Lindsay’s basketball career did not miss a beat as he was appointed Coach of the Australian 1972 Olympic Men’s Basketball Team shortly after he retired from international basketball as a player.
His selection as the 1972 Olympic Coach was to continue his unparalleled run as an Olympic participant. The run had taken him through the 1960, 1964 and 1968 Olympics as a player and the 1972, 1976, 1980 and 1984 Olympic Games as a Coach for his country. In doing so he established the Gaze legend which was to be enhanced and continued by his son Andrew who played in the 1984, 1988, 1992, 1996 and 2000 Olympics and was the Australian Olympic Flag Bearer at the Opening Ceremony in the Sydney 2000 Olympic Games.

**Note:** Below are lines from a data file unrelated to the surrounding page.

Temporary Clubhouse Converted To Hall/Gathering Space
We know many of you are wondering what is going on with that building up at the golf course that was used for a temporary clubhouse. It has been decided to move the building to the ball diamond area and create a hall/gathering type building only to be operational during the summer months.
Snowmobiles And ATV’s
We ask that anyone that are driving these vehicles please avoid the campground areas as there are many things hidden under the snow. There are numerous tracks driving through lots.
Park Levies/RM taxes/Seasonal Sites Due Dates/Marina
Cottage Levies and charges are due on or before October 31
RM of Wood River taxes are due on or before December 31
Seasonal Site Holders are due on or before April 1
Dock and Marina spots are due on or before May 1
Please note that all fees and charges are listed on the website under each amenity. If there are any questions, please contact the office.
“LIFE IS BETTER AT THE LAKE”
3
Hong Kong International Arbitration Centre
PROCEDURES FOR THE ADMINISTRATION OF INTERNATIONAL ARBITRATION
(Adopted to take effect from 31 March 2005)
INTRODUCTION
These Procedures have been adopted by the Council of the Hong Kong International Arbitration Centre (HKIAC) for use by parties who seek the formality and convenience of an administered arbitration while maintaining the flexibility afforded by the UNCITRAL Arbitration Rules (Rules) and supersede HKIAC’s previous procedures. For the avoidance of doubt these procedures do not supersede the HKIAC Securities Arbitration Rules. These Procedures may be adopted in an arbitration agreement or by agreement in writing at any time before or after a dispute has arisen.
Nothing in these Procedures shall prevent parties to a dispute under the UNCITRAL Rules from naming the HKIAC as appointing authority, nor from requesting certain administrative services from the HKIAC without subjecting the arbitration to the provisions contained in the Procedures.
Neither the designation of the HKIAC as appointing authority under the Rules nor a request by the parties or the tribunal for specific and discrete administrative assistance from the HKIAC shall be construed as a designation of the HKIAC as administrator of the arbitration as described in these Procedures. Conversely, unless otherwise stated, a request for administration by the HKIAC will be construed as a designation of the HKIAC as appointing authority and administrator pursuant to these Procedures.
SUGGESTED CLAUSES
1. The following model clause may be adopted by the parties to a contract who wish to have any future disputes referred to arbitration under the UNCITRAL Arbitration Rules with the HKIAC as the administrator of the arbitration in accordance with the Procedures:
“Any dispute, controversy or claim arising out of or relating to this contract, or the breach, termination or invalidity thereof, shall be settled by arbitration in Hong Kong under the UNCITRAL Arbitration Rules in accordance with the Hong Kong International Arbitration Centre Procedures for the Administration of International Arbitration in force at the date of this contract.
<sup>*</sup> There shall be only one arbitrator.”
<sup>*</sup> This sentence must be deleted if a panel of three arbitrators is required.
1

Under Lindsay’s guidance and leadership as the Coach, the Australian Men’s Basketball Team travelled the world and established a reputation as a top ten and then a top seven team with the best ever Australian result for a Men’s World Championship in Columbia in 1982 when the Australians finished 5th.
Lindsay continued coaching the Melbourne Tigers (previously Melbourne Church) through the nineteen seventies and eighties. Highlights were the Tigers winning their first National Basketball League (NBL) Championship in 1993 and then again in 1997. He was named as the NBL Coach of the Year in 1989, 1997 and 1999. Lindsay retired from coaching the Tigers in 2005 after an outstanding career as a player and coach over a period of some 50 years. In the NBL he had coached for 22 seasons, in 689 games and had 363 wins. He continues to coach juniors for the Tigers Club.
Lindsay Gaze was awarded the Coach of the Year in 1980 by Sport Australia, and was inducted into the Australian Basketball Hall of Fame as a Coach when the Hall of Fame was established in 2004. He was awarded an Order of Australia Medal (OAM) for services to basketball, and was inducted into the Sport Australia Hall of Fame in 1989. He was a member of the FIBA Technical Commission (now retired) and was honoured with the Radomir Sharper award for services to officiating and basketball rules.
Lindsay Gaze is synonymous with men’s basketball in Australia. His contributions to the game as a player, coach and administrator have been immense. Basketball in Australia will always be in his debt.
In 2010 Lindsay Gaze was named as a Legend by the Basketball Australia Hall of Fame and was inducted into the FIBA Hall of Fame as a Coach.